> [TASK DESCRIPTION]
Every line with "CaaS" in it should be copied from the data.

> [DATASET RECORDS]

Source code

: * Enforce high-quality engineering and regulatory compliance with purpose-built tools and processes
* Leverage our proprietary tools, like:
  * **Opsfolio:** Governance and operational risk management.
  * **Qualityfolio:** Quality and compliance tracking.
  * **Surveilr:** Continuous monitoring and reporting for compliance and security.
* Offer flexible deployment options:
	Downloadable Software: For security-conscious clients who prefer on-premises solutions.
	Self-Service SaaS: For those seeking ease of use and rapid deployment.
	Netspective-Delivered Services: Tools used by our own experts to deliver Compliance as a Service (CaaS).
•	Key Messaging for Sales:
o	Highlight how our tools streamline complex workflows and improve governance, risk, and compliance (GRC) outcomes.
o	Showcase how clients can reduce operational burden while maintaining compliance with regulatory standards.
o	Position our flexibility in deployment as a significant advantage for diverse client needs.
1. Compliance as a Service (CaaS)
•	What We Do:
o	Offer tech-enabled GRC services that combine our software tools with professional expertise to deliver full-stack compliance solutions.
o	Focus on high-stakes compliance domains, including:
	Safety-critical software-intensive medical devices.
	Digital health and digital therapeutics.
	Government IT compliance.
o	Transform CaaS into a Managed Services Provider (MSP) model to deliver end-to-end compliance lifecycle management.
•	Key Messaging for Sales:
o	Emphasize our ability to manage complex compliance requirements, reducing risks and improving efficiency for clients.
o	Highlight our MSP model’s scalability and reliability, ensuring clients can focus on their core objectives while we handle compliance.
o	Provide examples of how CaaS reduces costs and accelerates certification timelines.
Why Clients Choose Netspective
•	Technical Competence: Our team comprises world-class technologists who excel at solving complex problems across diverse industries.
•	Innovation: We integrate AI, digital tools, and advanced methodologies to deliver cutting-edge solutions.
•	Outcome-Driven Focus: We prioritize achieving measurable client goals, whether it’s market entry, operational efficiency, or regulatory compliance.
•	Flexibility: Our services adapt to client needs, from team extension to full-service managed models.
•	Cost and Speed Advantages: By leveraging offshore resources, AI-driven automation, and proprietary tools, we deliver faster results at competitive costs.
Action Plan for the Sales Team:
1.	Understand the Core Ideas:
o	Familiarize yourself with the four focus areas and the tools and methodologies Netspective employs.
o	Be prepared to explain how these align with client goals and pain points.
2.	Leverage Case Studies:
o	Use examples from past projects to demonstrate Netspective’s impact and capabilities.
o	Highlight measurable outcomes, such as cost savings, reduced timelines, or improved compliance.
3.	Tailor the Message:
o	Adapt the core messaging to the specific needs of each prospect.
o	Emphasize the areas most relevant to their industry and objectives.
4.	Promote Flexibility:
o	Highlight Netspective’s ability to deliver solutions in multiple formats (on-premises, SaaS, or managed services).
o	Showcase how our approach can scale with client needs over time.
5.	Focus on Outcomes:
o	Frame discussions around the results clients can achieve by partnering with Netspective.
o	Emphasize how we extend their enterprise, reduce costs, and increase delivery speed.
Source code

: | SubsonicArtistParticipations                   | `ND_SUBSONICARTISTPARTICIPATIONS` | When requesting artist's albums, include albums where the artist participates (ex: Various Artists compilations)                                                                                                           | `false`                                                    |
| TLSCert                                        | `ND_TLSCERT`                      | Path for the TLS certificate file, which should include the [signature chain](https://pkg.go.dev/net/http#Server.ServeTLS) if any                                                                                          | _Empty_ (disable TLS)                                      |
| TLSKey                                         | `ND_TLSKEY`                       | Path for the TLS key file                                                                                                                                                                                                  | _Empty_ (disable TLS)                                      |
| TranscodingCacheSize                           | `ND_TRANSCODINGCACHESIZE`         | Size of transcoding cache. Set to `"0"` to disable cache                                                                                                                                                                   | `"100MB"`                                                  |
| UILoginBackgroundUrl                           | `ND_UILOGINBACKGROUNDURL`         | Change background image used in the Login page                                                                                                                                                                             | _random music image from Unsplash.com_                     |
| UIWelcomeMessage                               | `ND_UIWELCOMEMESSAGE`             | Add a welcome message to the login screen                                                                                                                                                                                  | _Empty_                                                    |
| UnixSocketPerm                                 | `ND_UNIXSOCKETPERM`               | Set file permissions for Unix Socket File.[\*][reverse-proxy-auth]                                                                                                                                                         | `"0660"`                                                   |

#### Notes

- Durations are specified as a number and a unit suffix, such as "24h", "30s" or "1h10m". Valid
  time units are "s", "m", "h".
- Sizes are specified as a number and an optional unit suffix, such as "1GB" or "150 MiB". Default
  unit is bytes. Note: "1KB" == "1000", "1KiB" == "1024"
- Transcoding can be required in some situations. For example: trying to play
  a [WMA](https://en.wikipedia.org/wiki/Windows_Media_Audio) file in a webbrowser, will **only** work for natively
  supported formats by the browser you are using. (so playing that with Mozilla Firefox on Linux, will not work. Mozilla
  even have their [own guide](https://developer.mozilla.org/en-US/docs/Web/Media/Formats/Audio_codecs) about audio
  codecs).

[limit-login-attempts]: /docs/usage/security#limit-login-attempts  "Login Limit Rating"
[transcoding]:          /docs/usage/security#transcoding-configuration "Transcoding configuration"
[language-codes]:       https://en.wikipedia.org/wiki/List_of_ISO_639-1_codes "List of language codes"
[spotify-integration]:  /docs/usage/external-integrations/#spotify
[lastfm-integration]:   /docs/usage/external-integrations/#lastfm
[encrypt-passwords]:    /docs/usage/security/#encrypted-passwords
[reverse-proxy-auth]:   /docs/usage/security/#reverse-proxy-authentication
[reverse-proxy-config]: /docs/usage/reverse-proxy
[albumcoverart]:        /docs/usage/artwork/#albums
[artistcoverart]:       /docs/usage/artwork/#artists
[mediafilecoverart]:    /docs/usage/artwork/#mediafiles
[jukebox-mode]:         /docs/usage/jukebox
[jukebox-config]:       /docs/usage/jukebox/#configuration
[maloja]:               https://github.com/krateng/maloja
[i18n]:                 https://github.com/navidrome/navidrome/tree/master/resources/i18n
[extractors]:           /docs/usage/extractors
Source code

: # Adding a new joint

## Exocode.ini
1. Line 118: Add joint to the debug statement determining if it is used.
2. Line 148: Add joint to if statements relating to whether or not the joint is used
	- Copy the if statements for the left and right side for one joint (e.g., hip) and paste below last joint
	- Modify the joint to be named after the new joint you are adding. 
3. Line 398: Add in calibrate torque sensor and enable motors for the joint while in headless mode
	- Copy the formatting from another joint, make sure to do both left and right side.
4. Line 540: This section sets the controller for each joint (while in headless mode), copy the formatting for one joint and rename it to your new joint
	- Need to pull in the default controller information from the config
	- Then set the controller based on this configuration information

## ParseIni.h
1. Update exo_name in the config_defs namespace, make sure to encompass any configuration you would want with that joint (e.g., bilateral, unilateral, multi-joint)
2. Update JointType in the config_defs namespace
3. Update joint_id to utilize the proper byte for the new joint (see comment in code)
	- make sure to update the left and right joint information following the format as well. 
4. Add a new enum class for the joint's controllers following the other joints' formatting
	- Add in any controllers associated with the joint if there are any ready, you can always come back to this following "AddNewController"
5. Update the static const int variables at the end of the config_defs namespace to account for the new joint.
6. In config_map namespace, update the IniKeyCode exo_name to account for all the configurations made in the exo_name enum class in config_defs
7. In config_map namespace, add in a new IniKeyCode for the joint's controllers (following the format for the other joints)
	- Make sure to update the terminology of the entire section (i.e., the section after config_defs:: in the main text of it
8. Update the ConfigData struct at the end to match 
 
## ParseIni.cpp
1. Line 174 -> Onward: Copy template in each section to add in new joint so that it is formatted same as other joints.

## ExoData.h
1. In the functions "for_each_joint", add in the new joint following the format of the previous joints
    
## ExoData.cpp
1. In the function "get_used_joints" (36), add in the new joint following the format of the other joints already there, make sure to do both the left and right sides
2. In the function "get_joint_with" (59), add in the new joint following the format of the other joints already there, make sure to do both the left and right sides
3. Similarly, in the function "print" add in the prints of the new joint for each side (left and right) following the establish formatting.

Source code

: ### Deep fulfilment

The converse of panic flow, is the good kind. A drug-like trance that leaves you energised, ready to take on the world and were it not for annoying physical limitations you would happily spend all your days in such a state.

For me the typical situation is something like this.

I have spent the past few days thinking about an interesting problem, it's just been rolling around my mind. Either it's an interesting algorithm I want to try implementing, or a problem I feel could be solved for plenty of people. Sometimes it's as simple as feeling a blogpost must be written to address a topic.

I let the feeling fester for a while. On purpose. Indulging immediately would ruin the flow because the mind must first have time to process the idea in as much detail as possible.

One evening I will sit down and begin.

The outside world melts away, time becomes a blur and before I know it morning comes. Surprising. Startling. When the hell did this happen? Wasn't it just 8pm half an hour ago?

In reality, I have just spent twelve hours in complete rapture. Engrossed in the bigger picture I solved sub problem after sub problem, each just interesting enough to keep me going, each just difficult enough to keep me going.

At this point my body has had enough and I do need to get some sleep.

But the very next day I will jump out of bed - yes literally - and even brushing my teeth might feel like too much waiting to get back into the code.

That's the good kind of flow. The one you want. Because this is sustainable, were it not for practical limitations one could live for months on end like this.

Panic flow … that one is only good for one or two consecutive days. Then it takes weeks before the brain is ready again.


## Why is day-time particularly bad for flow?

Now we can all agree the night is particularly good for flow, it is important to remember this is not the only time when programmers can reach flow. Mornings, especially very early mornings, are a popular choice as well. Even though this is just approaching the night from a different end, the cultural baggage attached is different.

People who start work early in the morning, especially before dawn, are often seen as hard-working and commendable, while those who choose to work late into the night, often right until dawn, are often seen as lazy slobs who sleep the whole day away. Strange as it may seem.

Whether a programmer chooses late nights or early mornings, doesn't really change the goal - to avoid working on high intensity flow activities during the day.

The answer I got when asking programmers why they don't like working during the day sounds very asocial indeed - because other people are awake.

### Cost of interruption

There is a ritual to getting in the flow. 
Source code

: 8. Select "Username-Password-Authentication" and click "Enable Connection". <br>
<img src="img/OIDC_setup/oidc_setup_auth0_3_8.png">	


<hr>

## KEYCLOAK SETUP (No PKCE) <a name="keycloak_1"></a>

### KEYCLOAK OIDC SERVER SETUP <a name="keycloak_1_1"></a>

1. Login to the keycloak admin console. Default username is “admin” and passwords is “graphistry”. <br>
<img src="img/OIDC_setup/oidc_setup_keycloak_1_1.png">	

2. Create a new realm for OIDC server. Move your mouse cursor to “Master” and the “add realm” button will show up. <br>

> [ANSWER FOR THE TASK]
	Netspective-Delivered Services: Tools used by our own experts to deliver Compliance as a Service (CaaS).
1. Compliance as a Service (CaaS)
o	Transform CaaS into a Managed Services Provider (MSP) model to deliver end-to-end compliance lifecycle management.
o	Provide examples of how CaaS reduces costs and accelerates certification timelines.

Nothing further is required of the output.